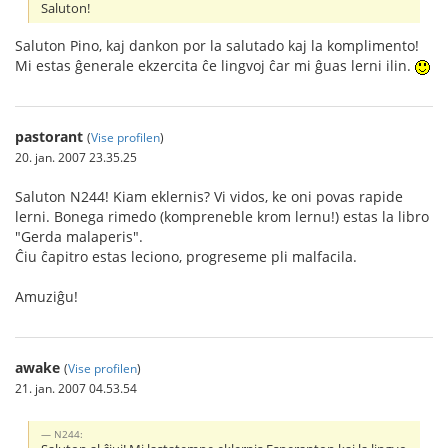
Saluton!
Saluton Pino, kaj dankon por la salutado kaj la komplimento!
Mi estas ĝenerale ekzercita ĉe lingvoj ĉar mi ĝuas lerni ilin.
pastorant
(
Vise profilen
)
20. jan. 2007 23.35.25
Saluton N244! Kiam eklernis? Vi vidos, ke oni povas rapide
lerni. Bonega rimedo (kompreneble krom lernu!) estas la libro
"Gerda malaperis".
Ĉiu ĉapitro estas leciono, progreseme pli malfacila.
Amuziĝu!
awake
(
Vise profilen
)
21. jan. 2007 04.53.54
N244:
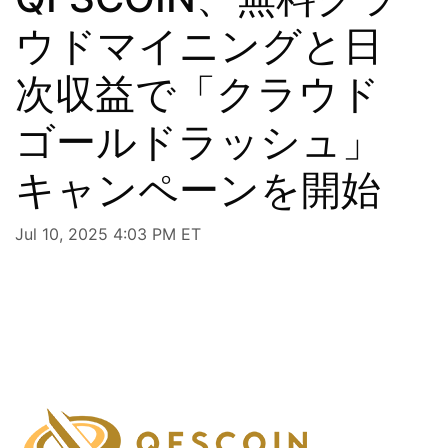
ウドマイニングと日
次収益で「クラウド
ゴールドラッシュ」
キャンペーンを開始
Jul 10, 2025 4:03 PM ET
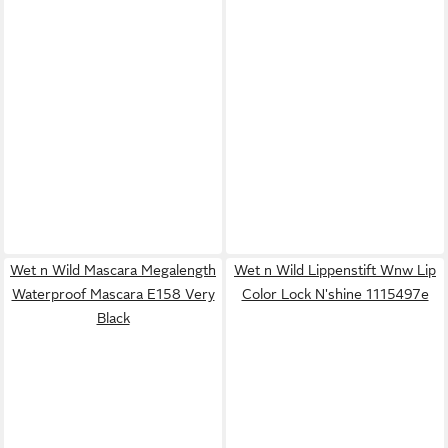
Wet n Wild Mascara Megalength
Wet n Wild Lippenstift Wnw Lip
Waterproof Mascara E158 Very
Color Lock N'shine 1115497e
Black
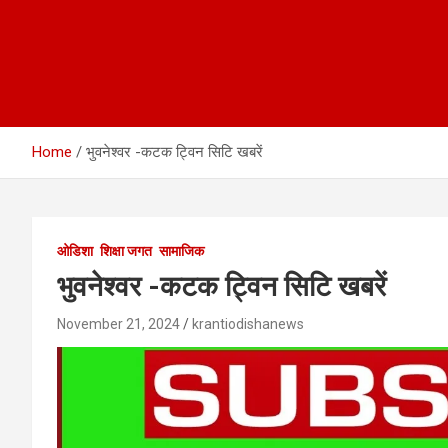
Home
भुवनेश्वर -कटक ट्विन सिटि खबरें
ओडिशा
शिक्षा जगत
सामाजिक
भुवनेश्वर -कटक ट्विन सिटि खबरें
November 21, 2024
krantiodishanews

┄┄┄┄┄┄┄┄┄┄┄┄┄┄┄┄┄┄┄┄

Exercise aim: Where a line of the material above holds the string "estas", copy that line.

Response to this exercise:
Mi estas ĝenerale ekzercita ĉe lingvoj ĉar mi ĝuas lerni ilin.
lerni. Bonega rimedo (kompreneble krom lernu!) estas la libro
Ĉiu ĉapitro estas leciono, progreseme pli malfacila.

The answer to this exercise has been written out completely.